Dataset entries:
=====
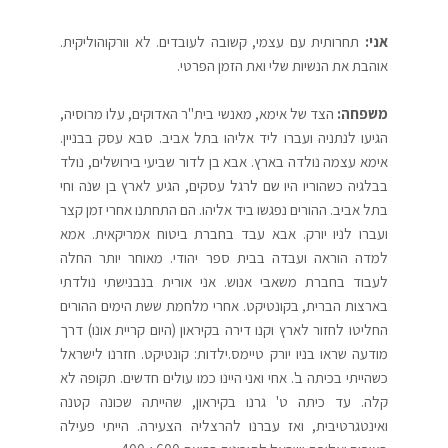
אני:
תחרותית עם עצמי, קשובה לעובדים. לא וורקוהוליקית.
אוהבת את הנשיות שלי ואת הזמן הפרטי.
משפחה:
הצד של אימא, מאנשי בית"ר האדוקים, עלו מרוסיה,
הגיעו לנתניה ועברו ליד אליהו בתל אביב. סבא עסק בבניין.
אימא עצמה נולדה בארץ. אבא בן לדור שביעי בירושלים, נולד
בבלגיה כשהוריו היו שם לרגל עסקים, הגיע לארץ בן שנה וחי
בתל אביב. ההורים נפגשו ביד אליהו. הם התחתנו אחרי זמן קצר
ועברו לניו יורק. אבא עבד בחברת ביטוח אמריקאית. אמא
למדה הוראה ועבדה בבית ספר יהודי. מאוחר יותר החלה
לעבוד בחברת משאבי אנוש. אני אורית בנבנישתי נולדתי
בארצות הברית, בקונטיקט. אחרי מלחמת ששת הימים ההורים
החליטו לחזור לארץ וקנו דירה בקיראון (היום קריית אונו) דרך
מודעה שראו בניו יורק טיימס.ילדות: קונטיקט. חזרנו לישראל
כשהייתי בכיתה ב'. אחי ואני היינו כמו עולים חדשים. תקופה לא
קלה. עד כיתה ט' גרנו בקיראון, שהייתה שכונה קטנה
ואינטגרטיבית, ואז עברנו להרצליה הצעירה. הייתי פעילה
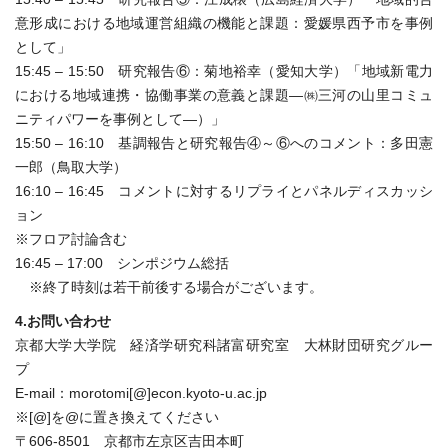
意形成における地域運営組織の機能と課題：愛媛県西予市を事例
として」
15:45 – 15:50 研究報告⑥：菊地裕幸（愛知大学）「地域新電力
における地域連携・協働事業の意義と課題―㈱三河の山里コミュ
ニティパワーを事例として―）」
15:50 – 16:10 基調報告と研究報告④～⑥へのコメント：多田憲
一郎（鳥取大学）
16:10 – 16:45 コメントに対するリプライとパネルディスカッシ
ョン
※フロア討論含む
16:45 – 17:00 シンポジウム総括
※終了時刻は若干前後する場合がございます。
4.お問い合わせ
京都大学大学院 経済学研究科諸富研究室 大林財団研究グルー
プ
E-mail：morotomi[@]econ.kyoto-u.ac.jp
※[@]を@に置き換えてください
〒606-8501 京都市左京区吉田本町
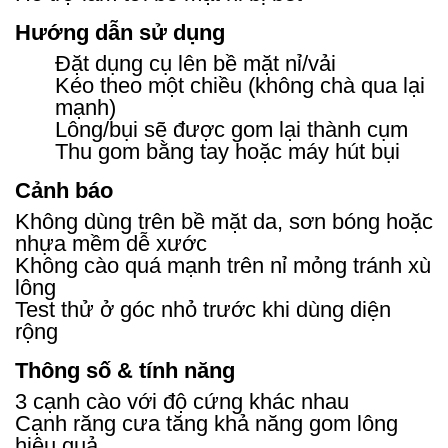
Hướng dẫn sử dụng
Đặt dụng cụ lên bề mặt nỉ/vải
Kéo theo một chiều (không chà qua lại
mạnh)
Lông/bụi sẽ được gom lại thành cụm
Thu gom bằng tay hoặc máy hút bụi
Cảnh báo
Không dùng trên bề mặt da, sơn bóng hoặc
nhựa mềm dễ xước
Không cào quá mạnh trên nỉ mỏng tránh xù
lông
Test thử ở góc nhỏ trước khi dùng diện
rộng
Thông số & tính năng
3 cạnh cào với độ cứng khác nhau
Cạnh răng cưa tăng khả năng gom lông
hiệu quả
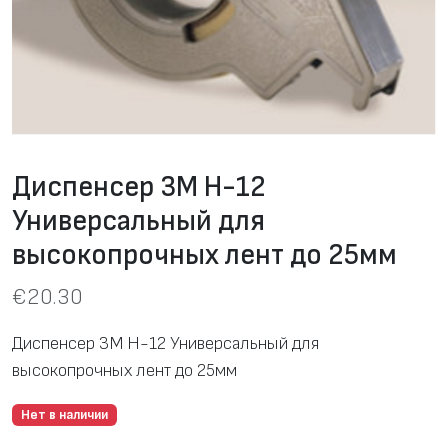
Диспенсер 3М H-12
Универсальный для
высокопрочных лент до 25мм
€
20.30
Диспенсер 3М H-12 Универсальный для
высокопрочных лент до 25мм
Нет в наличии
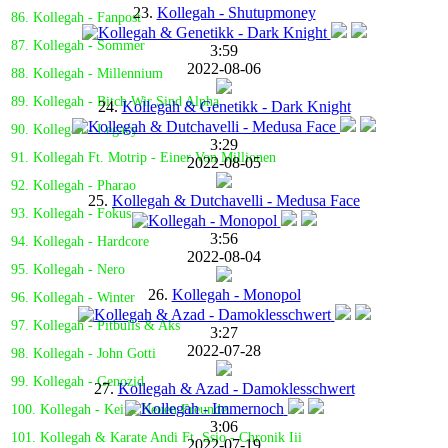
23.
Kollegah - Shutupmoney
86. Kollegah - Fanpost
87. Kollegah - Sommer
3:59
2022-08-06
88. Kollegah - Millennium
89. Kollegah - Bitch Wir Sind Alpha
24.
Kollegah & Genetikk - Dark Knight
90. Kollegah - Legacy
3:29
91. Kollegah Ft. Motrip - Einer Von Millionen
2022-08-05
92. Kollegah - Pharao
25.
Kollegah & Dutchavelli - Medusa Face
93. Kollegah - Fokus
3:56
94. Kollegah - Hardcore
2022-08-04
95. Kollegah - Nero
26.
Kollegah - Monopol
96. Kollegah - Winter
97. Kollegah - Pitbulls & Aks
3:27
2022-07-28
98. Kollegah - John Gotti
99. Kollegah - Genozid
27.
Kollegah & Azad - Damoklesschwert
100. Kollegah - Keine Neuen Freunde
3:06
101. Kollegah & Karate Andi Ft. Ssio - Chronik Iii
2022-07-19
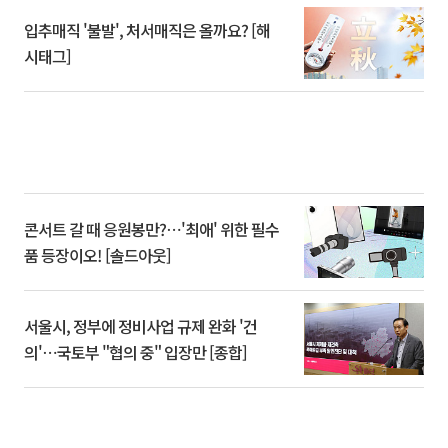
입추매직 '불발', 처서매직은 올까요? [해
시태그]
콘서트 갈 때 응원봉만?⋯'최애' 위한 필수
품 등장이오! [솔드아웃]
서울시, 정부에 정비사업 규제 완화 '건
의'⋯국토부 "협의 중" 입장만 [종합]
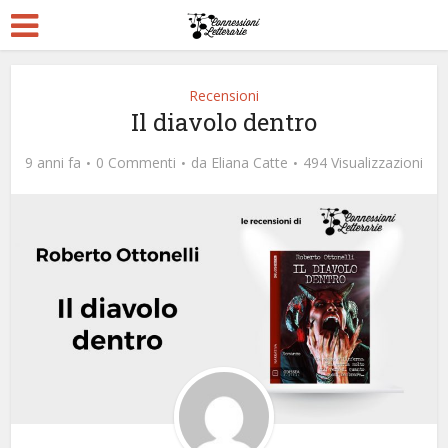
Recensioni
Il diavolo dentro
9 anni fa
0 Commenti
da
Eliana Catte
494 Visualizzazioni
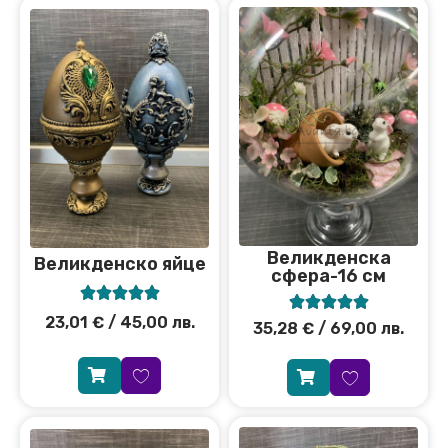
Великденска
Великденско яйце
сфера-16 см










23,01
€
/ 45,00 лв.
35,28
€
/ 69,00 лв.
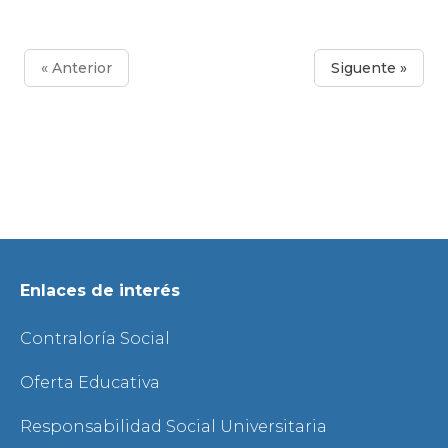
« Anterior
Siguente »
Enlaces de interés
Contraloría Social
Oferta Educativa
Responsabilidad Social Universitaria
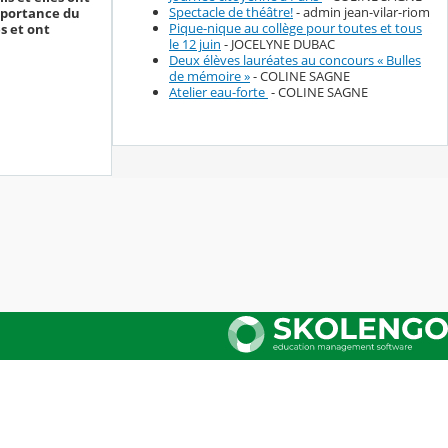
Spectacle de théâtre!
- admin jean-vilar-riom
importance du
Pique-nique au collège pour toutes et tous
s et ont
le 12 juin
- JOCELYNE DUBAC
Deux élèves lauréates au concours « Bulles
de mémoire »
- COLINE SAGNE
Atelier eau-forte
- COLINE SAGNE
=====
TASK STATEMENT: Switch every "€" in the material above to "EUR" and leave all other text unchanged. Omit the pictures from your answer.

SOLUTION FOR THIS PROBLEM:
אני:
תחרותית עם עצמי, קשובה לעובדים. לא וורקוהוליקית.
אוהבת את הנשיות שלי ואת הזמן הפרטי.
משפחה:
הצד של אימא, מאנשי בית"ר האדוקים, עלו מרוסיה,
הגיעו לנתניה ועברו ליד אליהו בתל אביב. סבא עסק בבניין.
אימא עצמה נולדה בארץ. אבא בן לדור שביעי בירושלים, נולד
בבלגיה כשהוריו היו שם לרגל עסקים, הגיע לארץ בן שנה וחי
בתל אביב. ההורים נפגשו ביד אליהו. הם התחתנו אחרי זמן קצר
ועברו לניו יורק. אבא עבד בחברת ביטוח אמריקאית. אמא
למדה הוראה ועבדה בבית ספר יהודי. מאוחר יותר החלה
לעבוד בחברת משאבי אנוש. אני אורית בנבנישתי נולדתי
בארצות הברית, בקונטיקט. אחרי מלחמת ששת הימים ההורים
החליטו לחזור לארץ וקנו דירה בקיראון (היום קריית אונו) דרך
מודעה שראו בניו יורק טיימס.ילדות: קונטיקט. חזרנו לישראל
כשהייתי בכיתה ב'. אחי ואני היינו כמו עולים חדשים. תקופה לא
קלה. עד כיתה ט' גרנו בקיראון, שהייתה שכונה קטנה
ואינטגרטיבית, ואז עברנו להרצליה הצעירה. הייתי פעילה
意形成における地域運営組織の機能と課題：愛媛県西予市を事例
として」
15:45 – 15:50 研究報告⑥：菊地裕幸（愛知大学）「地域新電力
における地域連携・協働事業の意義と課題―㈱三河の山里コミュ
ニティパワーを事例として―）」
15:50 – 16:10 基調報告と研究報告④～⑥へのコメント：多田憲
一郎（鳥取大学）
16:10 – 16:45 コメントに対するリプライとパネルディスカッシ
ョン
※フロア討論含む
16:45 – 17:00 シンポジウム総括
※終了時刻は若干前後する場合がございます。
4.お問い合わせ
京都大学大学院 経済学研究科諸富研究室 大林財団研究グルー
プ
E-mail：morotomi[@]econ.kyoto-u.ac.jp
※[@]を@に置き換えてください
〒606-8501 京都市左京区吉田本町
Hướng dẫn sử dụng
Đặt dụng cụ lên bề mặt nỉ/vải
Kéo theo một chiều (không chà qua lại
mạnh)
Lông/bụi sẽ được gom lại thành cụm
Thu gom bằng tay hoặc máy hút bụi
Cảnh báo
Không dùng trên bề mặt da, sơn bóng hoặc
nhựa mềm dễ xước
Không cào quá mạnh trên nỉ mỏng tránh xù
lông
Test thử ở góc nhỏ trước khi dùng diện
rộng
Thông số & tính năng
3 cạnh cào với độ cứng khác nhau
Cạnh răng cưa tăng khả năng gom lông
hiệu quả
Диспенсер 3М H-12
Универсальный для
высокопрочных лент до 25мм
EUR
20.30
Диспенсер 3М H-12 Универсальный для
высокопрочных лент до 25мм
Нет в наличии
23.
Kollegah - Shutupmoney
86. Kollegah - Fanpost
87. Kollegah - Sommer
3:59
2022-08-06
88. Kollegah - Millennium
89. Kollegah - Bitch Wir Sind Alpha
24.
Kollegah & Genetikk - Dark Knight
90. Kollegah - Legacy
3:29
91. Kollegah Ft. Motrip - Einer Von Millionen
2022-08-05
92. Kollegah - Pharao
25.
Kollegah & Dutchavelli - Medusa Face
93. Kollegah - Fokus
3:56
94. Kollegah - Hardcore
2022-08-04
95. Kollegah - Nero
26.
Kollegah - Monopol
96. Kollegah - Winter
97. Kollegah - Pitbulls & Aks
3:27
2022-07-28
98. Kollegah - John Gotti
99. Kollegah - Genozid
27.
Kollegah & Azad - Damoklesschwert
100. Kollegah - Keine Neuen Freunde
3:06
101. Kollegah & Karate Andi Ft. Ssio - Chronik Iii
2022-07-19
입추매직 '불발', 처서매직은 올까요? [해
시태그]
콘서트 갈 때 응원봉만?⋯'최애' 위한 필수
품 등장이오! [솔드아웃]
서울시, 정부에 정비사업 규제 완화 '건
의'⋯국토부 "협의 중" 입장만 [종합]
Recensioni
Il diavolo dentro
9 anni fa
0 Commenti
da
Eliana Catte
494 Visualizzazioni
Великденска
Великденско яйце
сфера-16 см










23,01
EUR
/ 45,00 лв.
35,28
EUR
/ 69,00 лв.
« Anterior
Siguente »
Enlaces de interés
Contraloría Social
Oferta Educativa
Responsabilidad Social Universitaria
Spectacle de théâtre!
- admin jean-vilar-riom
importance du
Pique-nique au collège pour toutes et tous
s et ont
le 12 juin
- JOCELYNE DUBAC
Deux élèves lauréates au concours « Bulles
de mémoire »
- COLINE SAGNE
Atelier eau-forte
- COLINE SAGNE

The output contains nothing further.